I worked for 10 years in HP. Data in HP is called the ’spaghetti diagram’. It is all inter-connected. It is the same for most IT companies. If I make a change to any part of the system, I’ll have to trace all the data and see where it goes. At some places, the language used is PLC code, some Java, and other different languages. Most people go WOW! This is what IT enterprises look like. But this is just a small picture. In reality, it is massive and ugly. So, I invariably get asked, tell me about the challenges for IT spending? I spend about 20% of my budget on innovation, 80% on run rate – keeping the lights on. But if you cut this in half and there are guys who do apps and ups. Just managing the interfaces takes over 40% of the overheads on my business. So just every day when someone comes to work, if I make a change, I have to fix the interface, I have to coordinate. It is a mess in most companies. So, if you want to compete on big data, you will have a major issue. So, the first thing if you want to save money is to reduce labour cost, the software cost and consultants costs. So how do we do that? We take those apps and we look at them like an integrated top-bottom buttons links of various links. Here is where Informatica comes in - we try to connect everything and call it integration. And the way we connect is we don’t write code anymore. We just point and click – we want this to go here and this to go here. It is all automated. So now, all of a sudden, we’ve taken that 40 percent and made your business go faster. Every time you want to make a change in the future, it will be faster as well.

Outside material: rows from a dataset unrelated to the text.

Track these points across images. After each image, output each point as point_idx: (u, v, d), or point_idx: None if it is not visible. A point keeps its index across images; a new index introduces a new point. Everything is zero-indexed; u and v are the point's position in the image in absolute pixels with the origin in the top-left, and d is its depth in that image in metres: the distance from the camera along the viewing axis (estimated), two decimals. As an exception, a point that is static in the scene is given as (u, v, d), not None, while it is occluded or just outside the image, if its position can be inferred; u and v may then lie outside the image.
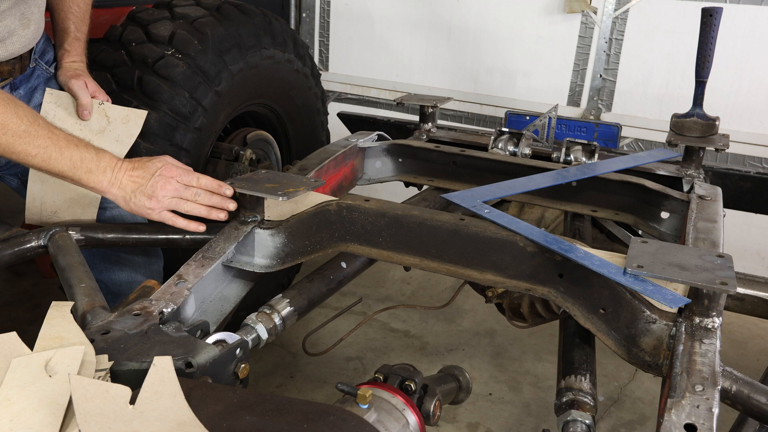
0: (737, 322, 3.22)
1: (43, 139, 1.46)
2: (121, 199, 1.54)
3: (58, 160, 1.48)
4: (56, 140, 1.48)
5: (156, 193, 1.53)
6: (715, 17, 2.20)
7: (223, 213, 1.56)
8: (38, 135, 1.45)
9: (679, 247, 1.38)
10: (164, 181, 1.53)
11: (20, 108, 1.45)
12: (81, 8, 1.91)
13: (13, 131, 1.43)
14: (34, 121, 1.46)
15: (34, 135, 1.45)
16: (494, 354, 3.00)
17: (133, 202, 1.54)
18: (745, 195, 2.35)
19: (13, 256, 1.65)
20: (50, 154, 1.47)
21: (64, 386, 0.98)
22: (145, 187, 1.53)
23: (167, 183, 1.53)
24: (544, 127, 2.42)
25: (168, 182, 1.53)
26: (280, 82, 2.61)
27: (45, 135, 1.46)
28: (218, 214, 1.56)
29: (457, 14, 3.79)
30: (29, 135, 1.44)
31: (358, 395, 1.13)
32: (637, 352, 1.30)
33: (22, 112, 1.45)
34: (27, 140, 1.44)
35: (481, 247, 1.50)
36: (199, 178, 1.57)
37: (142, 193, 1.53)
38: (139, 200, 1.53)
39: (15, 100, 1.47)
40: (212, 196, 1.56)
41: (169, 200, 1.54)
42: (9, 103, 1.44)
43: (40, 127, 1.47)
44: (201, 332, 1.28)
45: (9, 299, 3.22)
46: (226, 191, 1.56)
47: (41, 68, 1.84)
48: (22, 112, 1.45)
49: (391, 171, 2.26)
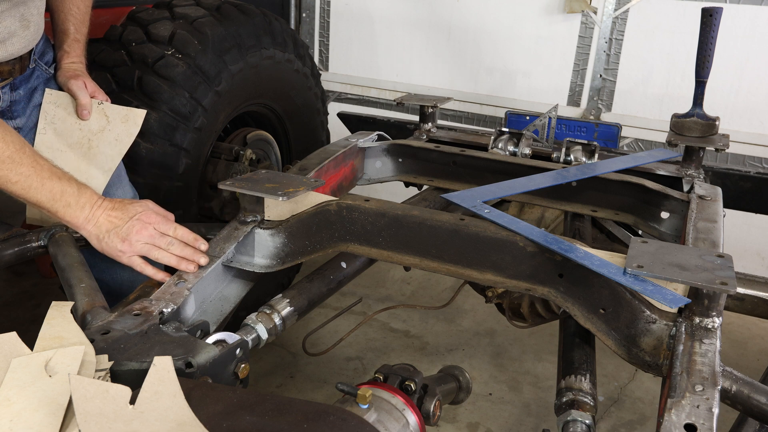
0: (737, 322, 3.22)
1: (27, 168, 1.43)
2: (94, 238, 1.51)
3: (38, 190, 1.45)
4: (40, 170, 1.45)
5: (130, 236, 1.49)
6: (715, 17, 2.20)
7: (193, 265, 1.50)
8: (22, 163, 1.43)
9: (679, 247, 1.38)
10: (141, 226, 1.50)
11: (8, 134, 1.43)
12: (81, 10, 1.91)
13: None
14: (20, 149, 1.43)
15: (18, 162, 1.42)
16: (494, 354, 3.00)
17: (105, 242, 1.50)
18: (745, 195, 2.35)
19: (13, 256, 1.65)
20: (31, 183, 1.44)
21: (64, 386, 0.98)
22: (121, 228, 1.50)
23: (143, 228, 1.50)
24: (544, 127, 2.42)
25: (144, 227, 1.50)
26: (280, 82, 2.61)
27: (29, 164, 1.44)
28: (188, 265, 1.50)
29: (457, 14, 3.79)
30: (13, 162, 1.42)
31: (358, 395, 1.13)
32: (637, 352, 1.30)
33: (9, 138, 1.42)
34: (10, 167, 1.42)
35: (481, 247, 1.50)
36: (176, 228, 1.53)
37: (116, 234, 1.50)
38: (112, 241, 1.50)
39: (4, 125, 1.44)
40: (185, 248, 1.52)
41: (141, 245, 1.51)
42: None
43: (26, 155, 1.44)
44: (201, 332, 1.28)
45: (9, 299, 3.22)
46: (201, 245, 1.53)
47: (41, 69, 1.85)
48: (10, 138, 1.42)
49: (391, 171, 2.26)
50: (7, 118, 1.76)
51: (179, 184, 2.17)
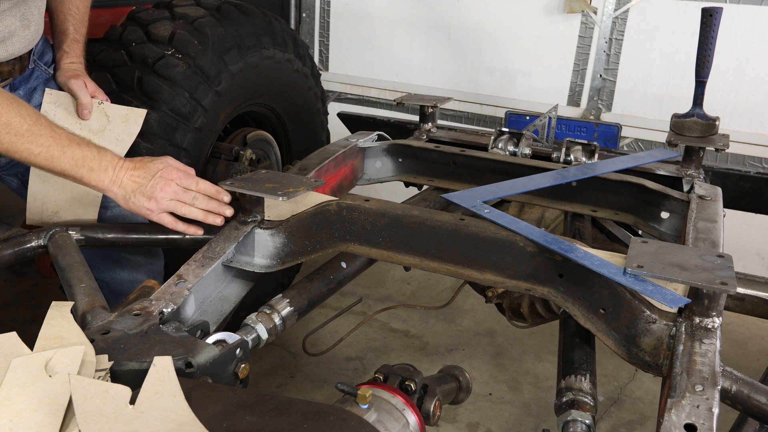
0: (737, 322, 3.22)
1: (46, 138, 1.47)
2: (121, 198, 1.56)
3: (60, 159, 1.49)
4: (59, 139, 1.49)
5: (155, 194, 1.54)
6: (715, 17, 2.20)
7: (220, 218, 1.58)
8: (41, 134, 1.46)
9: (679, 247, 1.38)
10: (164, 183, 1.54)
11: (23, 107, 1.46)
12: (80, 10, 1.91)
13: (17, 130, 1.44)
14: (36, 120, 1.47)
15: (36, 134, 1.46)
16: (494, 354, 3.00)
17: (133, 201, 1.55)
18: (745, 195, 2.35)
19: (13, 256, 1.65)
20: (53, 152, 1.48)
21: (64, 386, 0.98)
22: (145, 187, 1.54)
23: (167, 185, 1.55)
24: (544, 127, 2.42)
25: (168, 184, 1.55)
26: (280, 82, 2.61)
27: (47, 134, 1.47)
28: (215, 218, 1.58)
29: (457, 14, 3.79)
30: (32, 134, 1.45)
31: (358, 395, 1.13)
32: (637, 352, 1.30)
33: (25, 111, 1.45)
34: (30, 139, 1.45)
35: (481, 247, 1.50)
36: (198, 182, 1.58)
37: (141, 193, 1.54)
38: (139, 200, 1.55)
39: (17, 100, 1.48)
40: (210, 201, 1.58)
41: (167, 202, 1.55)
42: (12, 103, 1.45)
43: (43, 126, 1.48)
44: (201, 332, 1.28)
45: (9, 299, 3.22)
46: (224, 197, 1.58)
47: (40, 69, 1.85)
48: (25, 111, 1.46)
49: (391, 171, 2.26)
50: (6, 118, 1.76)
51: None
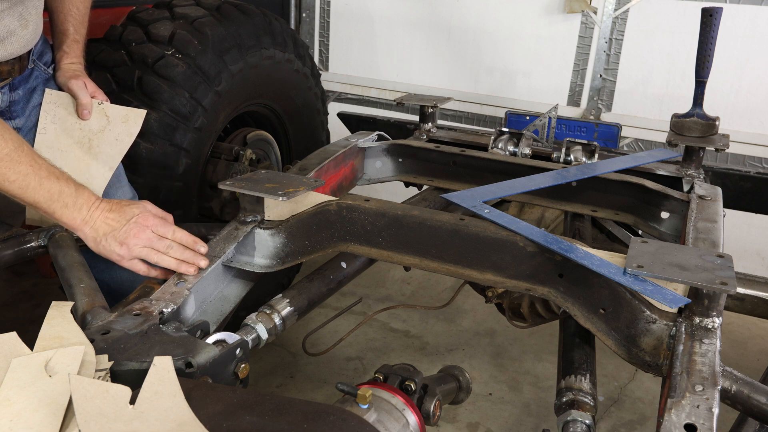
0: (737, 322, 3.22)
1: (25, 166, 1.42)
2: (92, 240, 1.49)
3: (36, 190, 1.43)
4: (38, 169, 1.43)
5: (128, 240, 1.47)
6: (715, 17, 2.20)
7: (193, 268, 1.48)
8: (20, 161, 1.41)
9: (679, 247, 1.38)
10: (138, 229, 1.48)
11: (6, 132, 1.41)
12: (80, 11, 1.91)
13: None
14: (18, 147, 1.42)
15: (16, 160, 1.41)
16: (494, 354, 3.00)
17: (103, 245, 1.49)
18: (745, 195, 2.35)
19: (13, 256, 1.65)
20: (29, 182, 1.42)
21: (64, 386, 0.98)
22: (119, 231, 1.48)
23: (141, 231, 1.48)
24: (544, 127, 2.42)
25: (142, 231, 1.48)
26: (280, 82, 2.61)
27: (27, 162, 1.42)
28: (188, 268, 1.48)
29: (457, 14, 3.79)
30: (11, 160, 1.40)
31: (358, 395, 1.13)
32: (637, 352, 1.30)
33: (8, 136, 1.41)
34: (8, 165, 1.40)
35: (481, 247, 1.50)
36: (175, 231, 1.51)
37: (114, 237, 1.48)
38: (110, 244, 1.48)
39: (2, 124, 1.43)
40: (185, 251, 1.49)
41: (140, 249, 1.48)
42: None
43: (24, 153, 1.42)
44: (201, 332, 1.28)
45: (9, 299, 3.22)
46: (200, 248, 1.51)
47: (39, 69, 1.85)
48: (8, 135, 1.41)
49: (391, 171, 2.26)
50: (6, 118, 1.76)
51: (179, 184, 2.18)
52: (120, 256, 1.48)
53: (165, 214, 1.55)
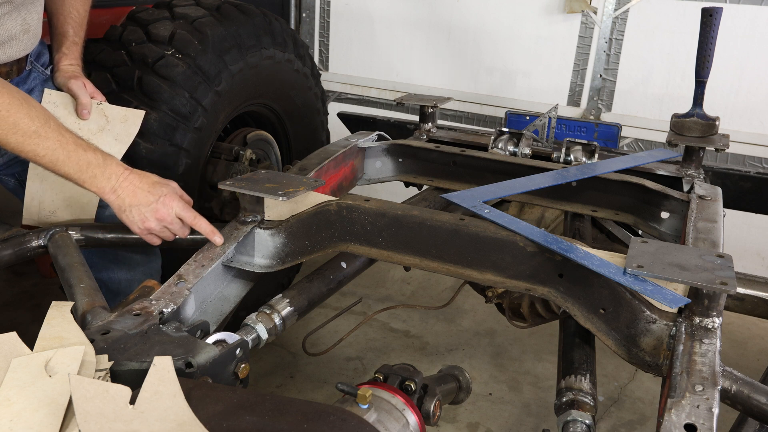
0: (737, 322, 3.22)
1: (52, 141, 1.47)
2: (117, 208, 1.56)
3: (65, 163, 1.49)
4: (65, 143, 1.49)
5: (152, 217, 1.55)
6: (715, 17, 2.20)
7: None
8: (48, 137, 1.47)
9: (679, 247, 1.38)
10: (164, 211, 1.55)
11: (33, 108, 1.47)
12: (80, 13, 1.92)
13: (24, 131, 1.44)
14: (45, 123, 1.47)
15: (44, 136, 1.46)
16: (494, 354, 3.00)
17: (126, 215, 1.55)
18: (745, 195, 2.35)
19: (13, 256, 1.65)
20: (58, 156, 1.48)
21: (64, 386, 0.98)
22: (145, 207, 1.55)
23: (166, 213, 1.55)
24: (544, 127, 2.42)
25: (167, 212, 1.56)
26: (280, 82, 2.61)
27: (55, 137, 1.48)
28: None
29: (457, 14, 3.79)
30: (39, 136, 1.46)
31: (358, 395, 1.13)
32: (637, 352, 1.30)
33: (34, 113, 1.46)
34: (36, 141, 1.46)
35: (481, 247, 1.50)
36: (196, 217, 1.58)
37: (138, 211, 1.55)
38: (133, 217, 1.55)
39: (29, 100, 1.48)
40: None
41: (160, 229, 1.57)
42: (23, 103, 1.45)
43: (51, 129, 1.48)
44: (201, 332, 1.28)
45: (9, 299, 3.22)
46: (217, 239, 1.56)
47: (37, 70, 1.85)
48: (35, 112, 1.46)
49: (391, 171, 2.26)
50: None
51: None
52: (140, 229, 1.57)
53: (189, 199, 1.63)
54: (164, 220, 1.56)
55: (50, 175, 1.80)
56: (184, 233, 1.60)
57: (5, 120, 1.42)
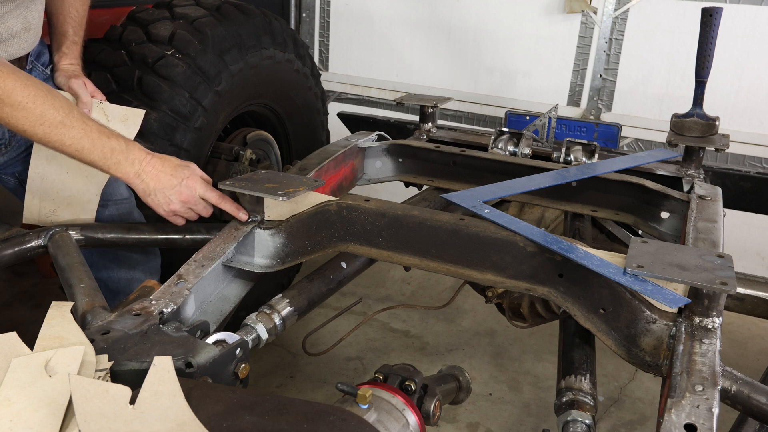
0: (737, 322, 3.22)
1: (77, 131, 1.50)
2: (142, 192, 1.61)
3: (90, 151, 1.53)
4: (89, 131, 1.52)
5: (175, 200, 1.61)
6: (715, 17, 2.20)
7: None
8: (73, 126, 1.50)
9: (679, 247, 1.38)
10: (188, 193, 1.61)
11: (57, 99, 1.49)
12: (80, 13, 1.92)
13: (51, 122, 1.47)
14: (69, 113, 1.50)
15: (69, 126, 1.49)
16: (494, 354, 3.00)
17: (152, 198, 1.61)
18: (745, 195, 2.35)
19: (13, 256, 1.65)
20: (83, 145, 1.51)
21: (64, 386, 0.98)
22: (169, 191, 1.60)
23: (190, 195, 1.61)
24: (544, 127, 2.42)
25: (191, 195, 1.62)
26: (280, 82, 2.61)
27: (79, 126, 1.51)
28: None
29: (457, 14, 3.79)
30: (65, 126, 1.48)
31: (358, 395, 1.13)
32: (637, 352, 1.30)
33: (58, 104, 1.49)
34: (62, 131, 1.48)
35: (481, 247, 1.50)
36: (221, 198, 1.63)
37: (163, 194, 1.60)
38: (159, 200, 1.61)
39: (52, 91, 1.51)
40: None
41: (185, 210, 1.63)
42: (47, 95, 1.47)
43: (75, 118, 1.51)
44: (201, 332, 1.28)
45: (9, 299, 3.22)
46: (242, 215, 1.62)
47: (37, 70, 1.85)
48: (59, 103, 1.49)
49: (391, 171, 2.26)
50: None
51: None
52: (165, 211, 1.63)
53: (208, 178, 1.68)
54: (188, 201, 1.61)
55: (50, 175, 1.80)
56: (208, 212, 1.65)
57: (32, 112, 1.44)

How should businesses ensure they have quality data at hand?
If I want to buy a company, I will bring their systems here, integrate it with ours and then kill the systems. There is could cloud, big data or hadoop, SAP, EMC Greenplum, Oracle, Salesforce.com – whatever it is – we connect and we automate it. But the problem with it is that we have to apply data quality. Because when I give you data, it has be authoritative, trustworthy, timely, relevant and actionable. And most CEOs will ask: ‘I want to understand, if I buy this company what customers do they and have and what are ours? What is similar and dissimilar because we want to do up sell, cross sell and depending on the information received. At Informatica, we can have that kind of information ready for the CEO in a matter of hours. This data is actionable, timely and relevant. We not only fix the data by ensuring quality, we also remaster it. So if you have a website for putting up customer data, from marketing, sales, ERP – who is the customer? I don’t know because we all touch it somehow. How do we know whom we do we treat you as a premium customer because you have bought over $ 100 million USD worth of products from us and not $ 10 million because I don’t know who you were? So we come here and we give single view customers, with single view product. This is creating the return for the customer. So we can reduce the cost while increasing the return. Be it big data cloud or social sources like Facebook, LinkedIn and Twitter. That’s how we work.

What kind of challenges will big data have on enterprises in the future?
The biggest challenge big data will have for every CIO and they will talk about is the shortage of skilled workers. Just like in the semiconductor industry where there are thousands of programmers, however, there are merely five fully skilled personnel who can do the job. The same it will be for big data. For 2013, that is going to be a huge challenge for CIOs but it will be a huge opportunity for Informatica.